**Some records**:
#####

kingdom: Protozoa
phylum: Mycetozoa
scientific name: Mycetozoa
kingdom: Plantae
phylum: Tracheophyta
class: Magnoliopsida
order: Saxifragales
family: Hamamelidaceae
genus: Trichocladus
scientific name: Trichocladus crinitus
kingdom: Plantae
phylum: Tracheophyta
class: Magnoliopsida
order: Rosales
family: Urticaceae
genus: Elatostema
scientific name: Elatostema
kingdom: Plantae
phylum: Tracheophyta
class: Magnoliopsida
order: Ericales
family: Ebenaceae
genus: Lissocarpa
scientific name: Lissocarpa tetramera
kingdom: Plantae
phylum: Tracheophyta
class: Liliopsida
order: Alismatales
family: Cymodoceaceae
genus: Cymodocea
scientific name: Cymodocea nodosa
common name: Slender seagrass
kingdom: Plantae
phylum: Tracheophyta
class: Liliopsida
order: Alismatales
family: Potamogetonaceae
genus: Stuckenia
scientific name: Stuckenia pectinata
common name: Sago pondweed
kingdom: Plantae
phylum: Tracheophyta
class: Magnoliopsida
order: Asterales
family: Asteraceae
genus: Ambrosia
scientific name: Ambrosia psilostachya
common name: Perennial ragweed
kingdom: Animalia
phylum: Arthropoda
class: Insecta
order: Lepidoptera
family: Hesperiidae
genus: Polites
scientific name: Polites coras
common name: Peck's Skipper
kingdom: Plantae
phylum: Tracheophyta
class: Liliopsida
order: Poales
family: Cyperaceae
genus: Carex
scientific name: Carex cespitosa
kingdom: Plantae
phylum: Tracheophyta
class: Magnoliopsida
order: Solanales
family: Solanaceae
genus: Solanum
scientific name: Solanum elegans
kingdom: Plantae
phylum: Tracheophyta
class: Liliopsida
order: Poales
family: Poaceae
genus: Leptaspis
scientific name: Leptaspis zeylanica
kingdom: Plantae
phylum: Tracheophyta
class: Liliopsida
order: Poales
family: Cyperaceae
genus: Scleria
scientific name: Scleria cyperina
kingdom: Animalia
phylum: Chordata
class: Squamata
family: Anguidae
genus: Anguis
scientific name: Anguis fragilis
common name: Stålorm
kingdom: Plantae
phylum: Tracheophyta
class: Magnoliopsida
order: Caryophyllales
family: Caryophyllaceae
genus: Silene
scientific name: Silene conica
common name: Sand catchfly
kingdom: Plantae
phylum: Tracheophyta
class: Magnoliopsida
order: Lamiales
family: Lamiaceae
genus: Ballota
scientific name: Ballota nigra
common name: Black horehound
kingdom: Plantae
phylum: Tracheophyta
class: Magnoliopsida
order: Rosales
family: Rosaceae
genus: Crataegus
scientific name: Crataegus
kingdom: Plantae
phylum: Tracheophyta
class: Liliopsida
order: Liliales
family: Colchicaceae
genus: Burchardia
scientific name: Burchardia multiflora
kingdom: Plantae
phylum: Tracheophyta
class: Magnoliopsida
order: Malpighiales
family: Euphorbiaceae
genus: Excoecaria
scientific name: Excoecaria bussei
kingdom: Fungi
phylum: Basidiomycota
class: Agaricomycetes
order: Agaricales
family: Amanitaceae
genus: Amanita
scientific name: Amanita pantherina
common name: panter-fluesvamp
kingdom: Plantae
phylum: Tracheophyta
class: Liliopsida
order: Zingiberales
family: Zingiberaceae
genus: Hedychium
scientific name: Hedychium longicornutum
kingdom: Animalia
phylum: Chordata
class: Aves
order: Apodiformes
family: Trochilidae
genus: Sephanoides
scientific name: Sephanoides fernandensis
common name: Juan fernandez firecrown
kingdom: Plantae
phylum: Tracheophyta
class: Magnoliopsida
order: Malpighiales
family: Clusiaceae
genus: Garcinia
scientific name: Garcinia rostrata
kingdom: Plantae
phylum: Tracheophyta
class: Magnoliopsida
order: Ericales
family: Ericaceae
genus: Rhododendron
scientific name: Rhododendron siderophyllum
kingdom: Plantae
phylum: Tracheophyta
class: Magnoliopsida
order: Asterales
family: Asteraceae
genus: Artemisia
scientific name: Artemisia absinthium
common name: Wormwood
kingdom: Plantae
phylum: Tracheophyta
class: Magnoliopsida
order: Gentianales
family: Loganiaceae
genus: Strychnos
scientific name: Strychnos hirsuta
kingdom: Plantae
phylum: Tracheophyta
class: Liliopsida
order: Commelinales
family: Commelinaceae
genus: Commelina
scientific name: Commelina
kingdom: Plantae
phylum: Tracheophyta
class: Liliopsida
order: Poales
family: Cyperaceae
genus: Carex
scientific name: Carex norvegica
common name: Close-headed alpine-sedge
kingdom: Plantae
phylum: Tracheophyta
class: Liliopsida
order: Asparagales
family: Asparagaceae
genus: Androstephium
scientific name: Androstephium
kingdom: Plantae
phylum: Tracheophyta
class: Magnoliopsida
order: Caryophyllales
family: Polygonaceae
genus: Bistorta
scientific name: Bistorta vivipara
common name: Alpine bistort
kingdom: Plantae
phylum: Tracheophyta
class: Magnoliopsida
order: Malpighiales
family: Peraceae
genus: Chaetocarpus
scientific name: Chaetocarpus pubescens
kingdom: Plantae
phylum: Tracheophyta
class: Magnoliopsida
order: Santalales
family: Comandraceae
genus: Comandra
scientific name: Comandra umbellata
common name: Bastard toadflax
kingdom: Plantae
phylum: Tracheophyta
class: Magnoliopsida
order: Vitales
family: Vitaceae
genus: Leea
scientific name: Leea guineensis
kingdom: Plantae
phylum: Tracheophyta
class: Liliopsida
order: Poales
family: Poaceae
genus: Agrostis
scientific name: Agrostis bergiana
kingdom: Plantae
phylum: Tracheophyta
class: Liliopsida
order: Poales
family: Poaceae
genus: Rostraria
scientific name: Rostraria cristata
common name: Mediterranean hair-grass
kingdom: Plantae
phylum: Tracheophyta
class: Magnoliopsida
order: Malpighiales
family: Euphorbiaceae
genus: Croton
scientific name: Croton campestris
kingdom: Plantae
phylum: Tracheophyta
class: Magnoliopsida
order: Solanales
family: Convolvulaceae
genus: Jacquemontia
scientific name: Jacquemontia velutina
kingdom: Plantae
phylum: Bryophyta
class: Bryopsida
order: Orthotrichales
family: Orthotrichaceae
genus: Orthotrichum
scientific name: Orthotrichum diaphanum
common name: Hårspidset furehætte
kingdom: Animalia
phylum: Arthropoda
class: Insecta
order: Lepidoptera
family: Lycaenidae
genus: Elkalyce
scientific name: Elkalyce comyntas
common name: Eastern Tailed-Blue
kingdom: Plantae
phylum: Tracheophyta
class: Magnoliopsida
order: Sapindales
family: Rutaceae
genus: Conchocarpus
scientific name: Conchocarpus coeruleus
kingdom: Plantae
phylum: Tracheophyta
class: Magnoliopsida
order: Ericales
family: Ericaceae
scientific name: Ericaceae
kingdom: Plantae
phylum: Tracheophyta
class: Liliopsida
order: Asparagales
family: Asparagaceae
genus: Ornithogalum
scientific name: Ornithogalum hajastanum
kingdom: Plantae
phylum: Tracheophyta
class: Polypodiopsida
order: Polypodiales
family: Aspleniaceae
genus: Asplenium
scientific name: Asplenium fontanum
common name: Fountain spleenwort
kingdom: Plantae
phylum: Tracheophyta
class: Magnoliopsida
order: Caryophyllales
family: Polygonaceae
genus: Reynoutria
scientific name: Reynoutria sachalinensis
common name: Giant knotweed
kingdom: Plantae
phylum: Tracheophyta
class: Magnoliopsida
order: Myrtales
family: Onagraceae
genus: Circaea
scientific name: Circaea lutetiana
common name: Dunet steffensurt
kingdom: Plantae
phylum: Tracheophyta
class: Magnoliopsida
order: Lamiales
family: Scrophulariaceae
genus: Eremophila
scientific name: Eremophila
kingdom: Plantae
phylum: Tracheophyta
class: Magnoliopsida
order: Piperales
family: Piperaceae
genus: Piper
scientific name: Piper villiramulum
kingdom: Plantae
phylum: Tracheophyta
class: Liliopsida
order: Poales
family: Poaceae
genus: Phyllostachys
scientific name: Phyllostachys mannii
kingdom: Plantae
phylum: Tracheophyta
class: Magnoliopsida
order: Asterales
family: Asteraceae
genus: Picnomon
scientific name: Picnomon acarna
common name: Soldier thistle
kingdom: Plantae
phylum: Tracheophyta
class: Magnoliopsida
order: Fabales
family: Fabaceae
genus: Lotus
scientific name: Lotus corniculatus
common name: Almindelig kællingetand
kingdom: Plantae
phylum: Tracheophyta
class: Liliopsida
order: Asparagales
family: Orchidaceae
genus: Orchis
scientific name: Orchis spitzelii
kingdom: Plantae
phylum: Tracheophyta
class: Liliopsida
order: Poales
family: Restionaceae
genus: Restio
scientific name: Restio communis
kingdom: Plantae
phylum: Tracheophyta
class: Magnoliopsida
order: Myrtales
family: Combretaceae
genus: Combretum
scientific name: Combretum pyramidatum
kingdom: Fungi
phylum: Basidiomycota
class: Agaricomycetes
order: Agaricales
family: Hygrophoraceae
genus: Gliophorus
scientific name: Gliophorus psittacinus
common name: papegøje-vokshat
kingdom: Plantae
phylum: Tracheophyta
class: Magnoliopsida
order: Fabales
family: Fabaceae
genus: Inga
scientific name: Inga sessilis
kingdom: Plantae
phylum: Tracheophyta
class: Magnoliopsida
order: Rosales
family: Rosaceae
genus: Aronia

#####

**EXERCISE**: Format the lines of the records starting at the one containing "order: Zingiberales" and ending at the one containing "scientific name: Sephanoides fernandensis" as a JSON list of strings, one string per line, leaving out any blank lines.

**EXERCISE ANSWER**:
[
  "order: Zingiberales",
  "family: Zingiberaceae",
  "genus: Hedychium",
  "scientific name: Hedychium longicornutum",
  "kingdom: Animalia",
  "phylum: Chordata",
  "class: Aves",
  "order: Apodiformes",
  "family: Trochilidae",
  "genus: Sephanoides",
  "scientific name: Sephanoides fernandensis"
]